Mobile Commerce

Wyper Uses Tinder-Like Swipe For Car Buying

Among the Tinder-of-things, the latest to join the race is a car buying app called "Wyper," which allows users to swipe left and right until they find their perfect match.

Among the "Tinder of X" ventures, the latest to join the race is a car buying app called Wyper, which allows users to swipe left and right until they find their perfect match.

Behind the app's simplistic design lies an algorithm that does more than allow users to swipe their way through its database. “It’s not just swipeability that makes it powerful,” said the app's creator, Aaron Rosenthal. “There are really powerful analytics a click away.”

The algorithm goes beyond the search filters that a user has set to include more details, including color, body type and model. The more a user uses the app, the better the algorithm learns about their preferences, TechCrunch reported.

For instance, once the app's algorithm realizes that a user tends to dislike convertibles or a particular color, then it will automatically adjust itself to narrow down the searches and provide smarter options.

So far, the app has been in beta testing for only a week and is already getting quite a good amount of traction with over a 100,000 swipes recorded. “We had the ‘Tinder for cars’ part done a year ago,” Rosenthal said, “but we had to do better than competition.”

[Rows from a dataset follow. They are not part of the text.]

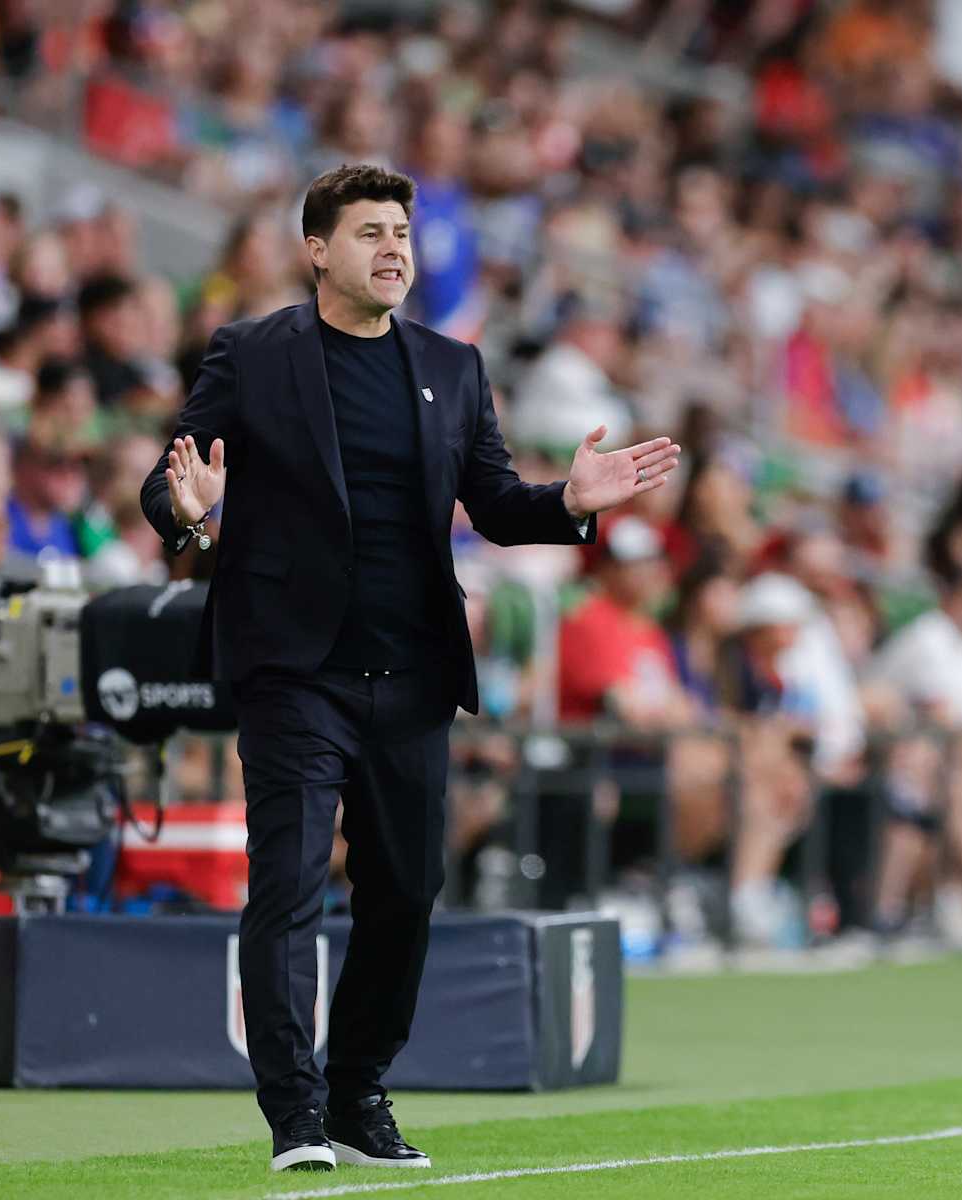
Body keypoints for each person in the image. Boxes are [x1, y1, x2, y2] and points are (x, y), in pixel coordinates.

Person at [141, 164, 680, 1173]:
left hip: (414, 672)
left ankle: (358, 1092)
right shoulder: (252, 356)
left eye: (402, 232)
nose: (393, 249)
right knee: (291, 889)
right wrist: (192, 504)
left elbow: (493, 504)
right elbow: (162, 486)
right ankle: (295, 1113)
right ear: (317, 252)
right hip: (295, 671)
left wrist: (569, 500)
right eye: (369, 233)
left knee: (404, 892)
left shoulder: (453, 366)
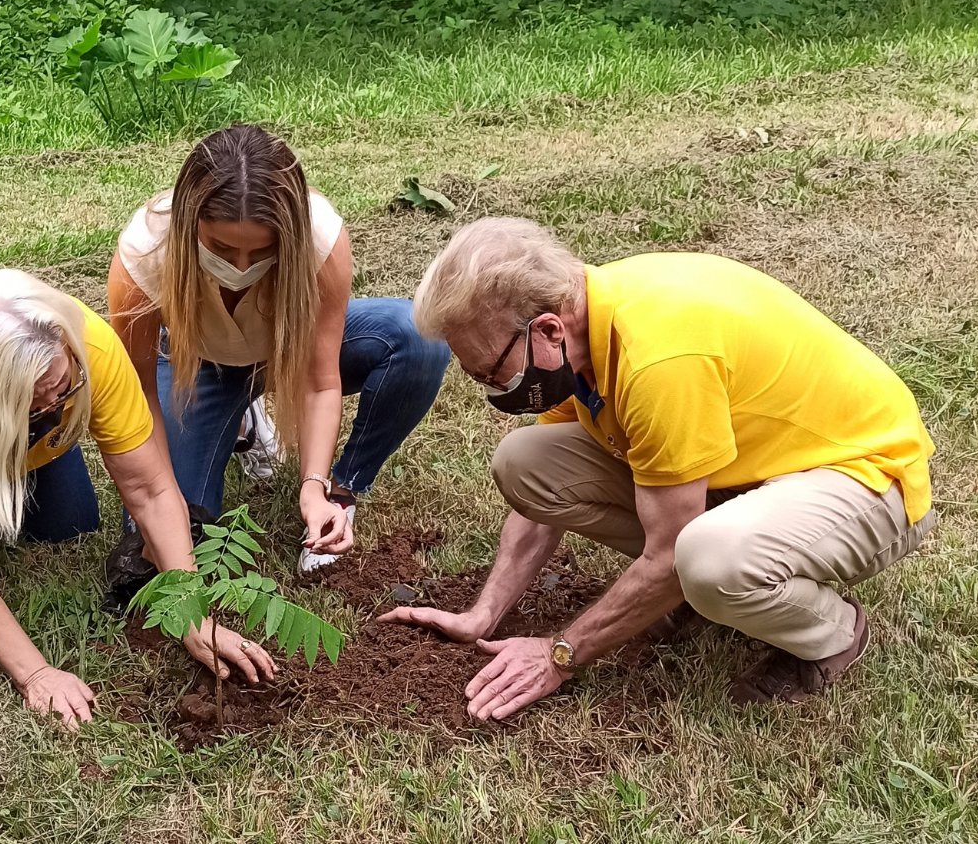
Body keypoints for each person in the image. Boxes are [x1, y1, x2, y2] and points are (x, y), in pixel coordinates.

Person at [383, 218, 937, 718]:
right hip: (752, 470)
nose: (492, 389)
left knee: (706, 558)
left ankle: (832, 634)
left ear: (548, 329)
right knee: (526, 462)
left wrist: (559, 655)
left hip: (865, 477)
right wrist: (484, 614)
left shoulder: (657, 358)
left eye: (490, 372)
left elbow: (671, 553)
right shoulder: (584, 325)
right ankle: (700, 594)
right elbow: (541, 498)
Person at [0, 269, 276, 728]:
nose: (54, 406)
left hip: (13, 431)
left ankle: (19, 441)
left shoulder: (91, 348)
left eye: (62, 388)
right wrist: (35, 673)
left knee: (71, 525)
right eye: (31, 401)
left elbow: (151, 489)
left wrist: (193, 615)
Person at [107, 124, 450, 572]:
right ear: (193, 223)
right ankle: (241, 420)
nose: (241, 267)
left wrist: (313, 487)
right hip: (196, 366)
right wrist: (157, 506)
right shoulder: (147, 248)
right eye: (222, 249)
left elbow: (319, 381)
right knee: (174, 530)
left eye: (261, 252)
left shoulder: (320, 237)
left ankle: (340, 496)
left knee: (416, 336)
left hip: (289, 353)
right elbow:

And when a user finally does swipe something right and is looking for a meet-and-greet, the app enables it by letting the user call the dealership or seller through the app's caller ID masking service. The Wyper 800 number helps protect a user's identity and prevents the user from being bothered with unwanted solicitation calls and emails.

The search for the perfect match, though, doesn't limit the user to the options in the area. Rosenthal told TechCrunch that the database pulls options from all over the country, should a user be open to getting the car shipped to them.

For now, the app's business model is focusing on opening up the communication channel between buyers and suppliers and monetizing it by charging the dealers a fee, instead of charging the users. “The best benefit is giving the users as many tools as possible for free and building a communication net for dealers and consumers,” Rosenthal said.